1. Bad laws are the worst sort of tyranny.
  2. To tax and to please, no more than to love and to be wise, is not given to men.
  3. The concessions of the weak are the concessions of fear.
  4. The use of force alone is but temporary. It may subdue for a moment; but it does not remove the necessity of subduing again: and a nation is not governed, which is perpetually to be conquered.
  5. Abstract liberty, like other mere abstractions, is not to be found.
  6. The march of the human mind is slow.
  7. Slavery they can have anywhere. It is a weed that grows in every soil.
  8. …A great empire and little minds go ill together.
  9. The people never give up their liberties but under some delusion.
  10. The greater the power, the more dangerous the abuse.
  11. To complain of the age we live in, to murmur at the present possessors of power, to lament the past, to conceive extravagant hopes of the future, are the common dispositions of the greatest part of mankind.
  12. When bad men combine, the good must associate; else they will fall, one by one, an unpitied sacrifice in a contemptible struggle.
  13. Tyrants seldom want pretexts.
  14. You can never plan the future by the past.
  15. Man is by his constitution a religious animal.
  16. It is a general popular error to imagine the loudest complainers for the public to be the most anxious for its welfare.

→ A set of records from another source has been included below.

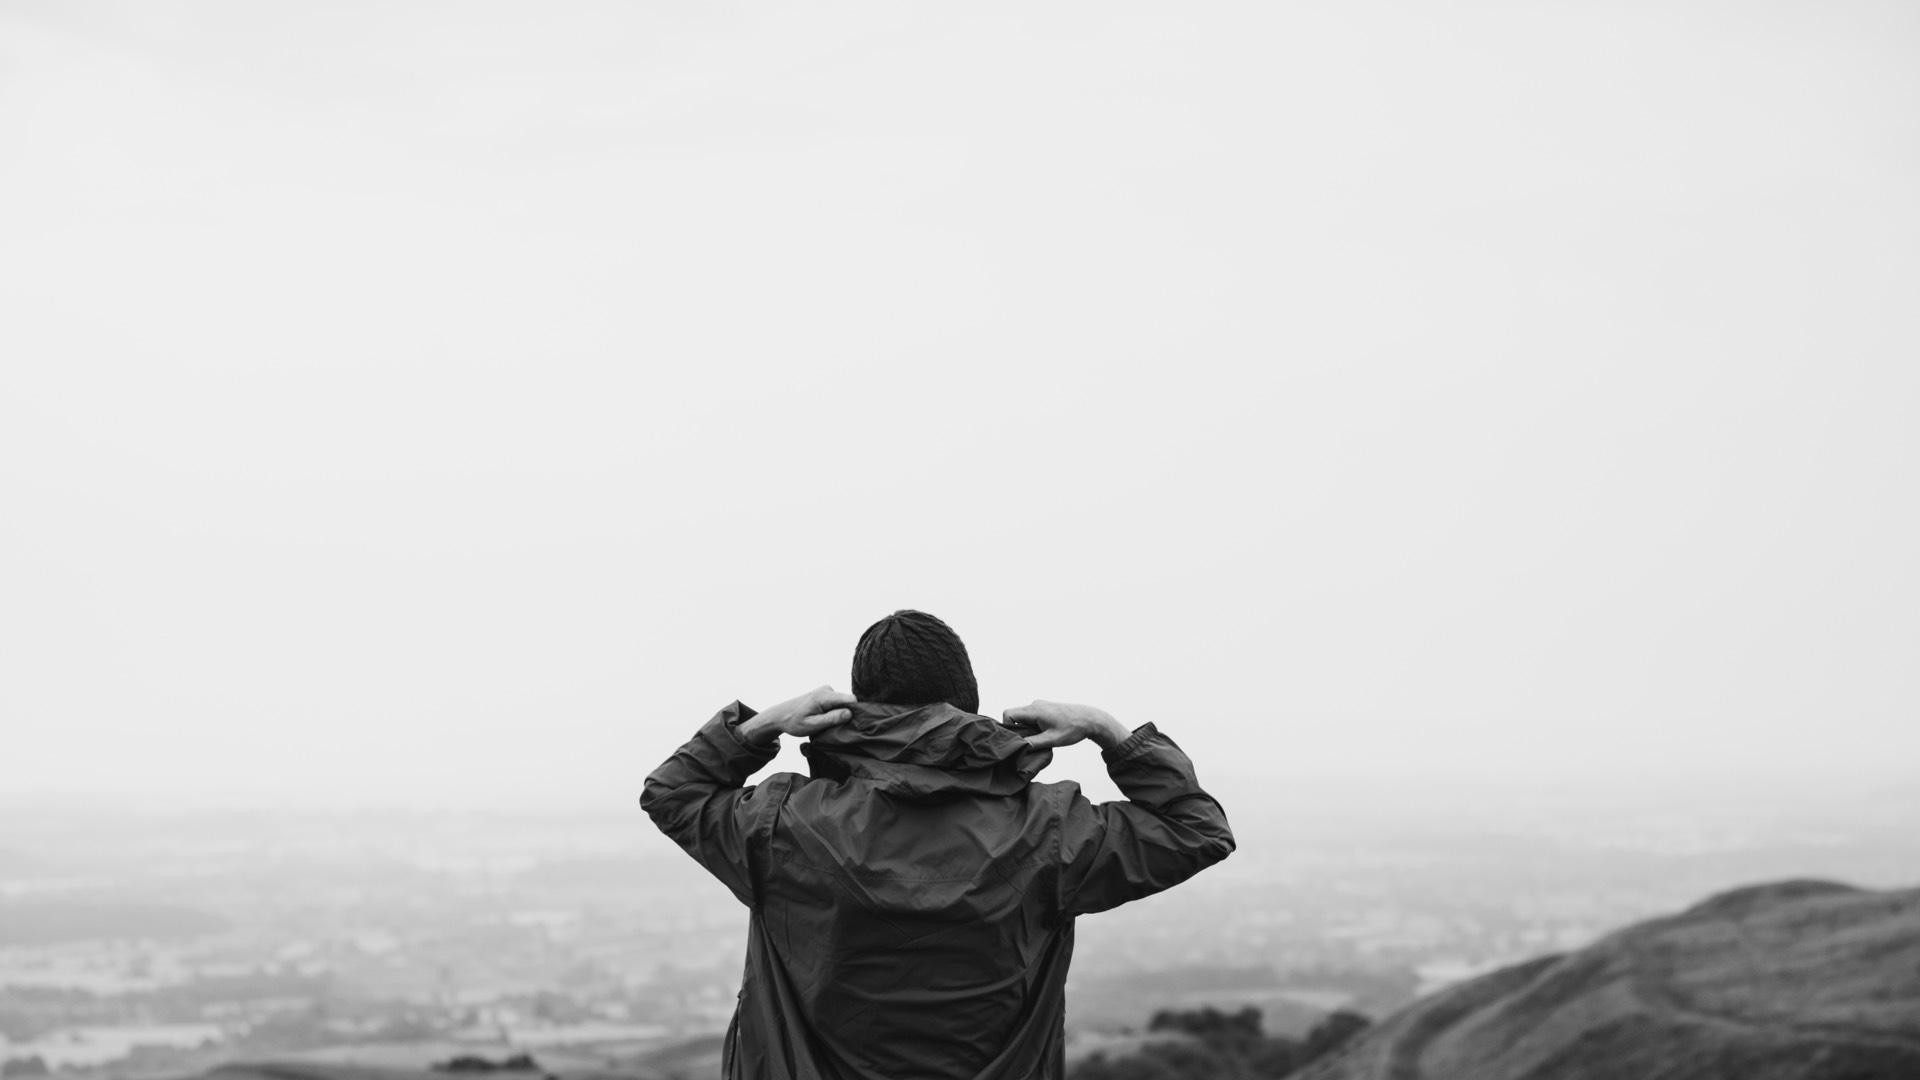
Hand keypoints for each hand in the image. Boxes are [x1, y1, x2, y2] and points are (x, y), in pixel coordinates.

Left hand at [738, 686, 855, 744]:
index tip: (849, 724)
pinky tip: (824, 718)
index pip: (851, 700)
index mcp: (824, 696)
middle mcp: (827, 689)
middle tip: (833, 726)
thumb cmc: (793, 722)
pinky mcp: (826, 694)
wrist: (780, 715)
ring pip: (843, 703)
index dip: (854, 712)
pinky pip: (838, 703)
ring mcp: (826, 690)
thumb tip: (849, 713)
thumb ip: (831, 719)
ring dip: (839, 714)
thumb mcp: (812, 725)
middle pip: (848, 702)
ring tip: (825, 723)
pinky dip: (834, 712)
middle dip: (845, 714)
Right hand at [1001, 700, 1131, 751]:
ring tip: (1042, 739)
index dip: (1007, 728)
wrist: (1091, 719)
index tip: (1016, 740)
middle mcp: (1035, 704)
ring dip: (1028, 730)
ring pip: (1024, 718)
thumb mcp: (1052, 740)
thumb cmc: (1074, 728)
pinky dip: (1034, 727)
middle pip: (1015, 717)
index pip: (1008, 714)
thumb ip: (1033, 743)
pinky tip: (1046, 734)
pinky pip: (1032, 718)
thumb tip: (1017, 748)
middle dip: (1019, 731)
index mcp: (1035, 710)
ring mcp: (1040, 705)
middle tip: (1030, 743)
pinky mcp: (1045, 709)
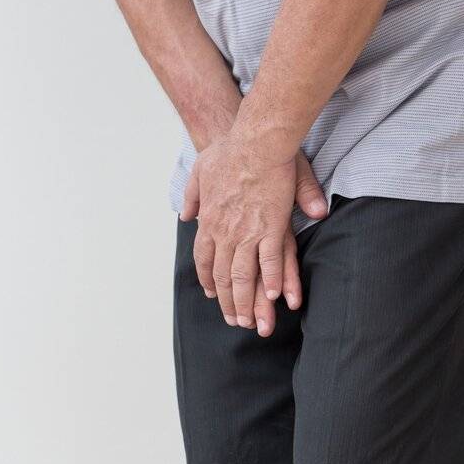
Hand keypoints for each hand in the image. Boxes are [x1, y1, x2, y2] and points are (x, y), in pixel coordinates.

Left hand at [181, 148, 326, 334]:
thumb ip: (192, 195)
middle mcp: (225, 232)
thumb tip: (186, 215)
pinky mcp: (273, 227)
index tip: (211, 293)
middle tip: (234, 322)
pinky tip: (277, 297)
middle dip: (228, 301)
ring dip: (248, 301)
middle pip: (224, 275)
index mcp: (210, 220)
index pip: (205, 258)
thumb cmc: (229, 150)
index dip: (208, 278)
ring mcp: (248, 231)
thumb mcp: (199, 171)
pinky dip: (273, 281)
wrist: (254, 141)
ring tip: (253, 322)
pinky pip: (272, 261)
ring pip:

  17. A state without the means of some change is without the means of its conservation.
  18. Learning will be cast into the mire, and trodden down under the hoofs of a swinish multitude.
  19. Superstition is the religion of feeble minds.
  20. Good order is the foundation of all good things.
  21. Laws, like houses, lean on one another.
  22. The writers against religion, whilst they oppose every system, are wisely careful never to set up any of their own.
  23. Example is the school of mankind, and they will learn at no other.
  24. Liberty, too, must be limited in order to be possessed.
  25. If any ask me what a free government is, I answer, that for any practical purpose, it is what the people think so.
  26. Among a people generally corrupt, liberty cannot long exist.
  27. Nothing is so fatal to religion as indifference, which is, at least, half infidelity.
  28. Those who have been once intoxicated with power, and have derived any kind of emolument from it, even though but for one year, can never willingly abandon it.